The young Chinaman served the dinner which he had prepared—curried eggs, roast chicken, goat’s milk cheese—with the deftness of long training. He paused, expectant, with an unstoppered decanter.

“Burgundy, sir?”

“No, thank you.”

Quong Ho filled a tumbler with water.

“How long has that half-bottle of wine been opened?”

“If I remember accurately, sir, this is the fifteenth day.”

“It’s not fit to drink, Quong Ho. To-morrow you will throw it away and open another half-bottle.”

“It shall be done as you wish, sir,” said Quong Ho. “Except, sir, that I do not propose to waste the wine, for though it is too stale for drinking purposes, it is an invaluable adjunctive in cookery for soups and sauces.”

Baltazar drank a draught of water and, wiping his lips, looked over his shoulder at the Chinaman.

“Adjunctive? That’s a new word. Where did you get hold of it?”

“Possibly from you, sir, who have been my master in the English language for the last ten years.”

“You didn’t get it from me. It’s a beast of a word.”

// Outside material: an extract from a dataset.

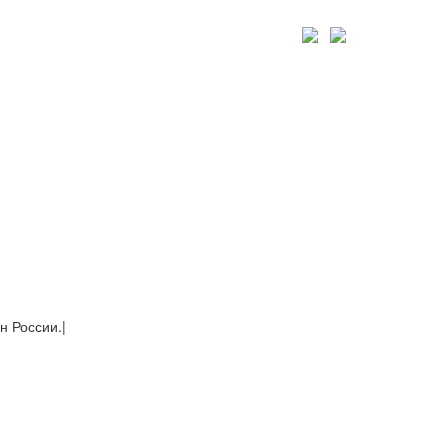
н России.
|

“Then possibly, sir, I have met it in my independent reading. Perhaps in The Rambler of your celebrated philosopher, Johnson, which I have been perusing lately with great interest.”

Baltazar leaned back in his chair.

“Quong Ho,” said he, “you’re a gem. A gem of purest ray serene——”

“The words I recognize as those of Poet Gray,” said Quong Ho.

“That is true,” said Baltazar. “But destiny, as far as I have the handling of things, won’t condemn you to a vast unfathomed cave of ocean. What I tried to imply was, that you’re a wonderful fellow—what the Americans in their fruity idiom which I haven’t yet taught you, call a peach.”

“I will make a mental note of it, sir,” said Quong Ho.

Baltazar grinned over his plate and went on with his dinner, the dog Brutus by his side watching the process with well-bred yearning and accepting an occasional mouthful with a gluttony politely concealed. Towards the close of the meal Quong Ho brought in lamps and candles—Baltazar loved vivid illumination—and drew the curtains. In the house Quong Ho wore Chinese slippers and walked like a ghost. He began to clear away as soon as Baltazar rose from the table. The latter filled and lit his pipe and consulted his watch.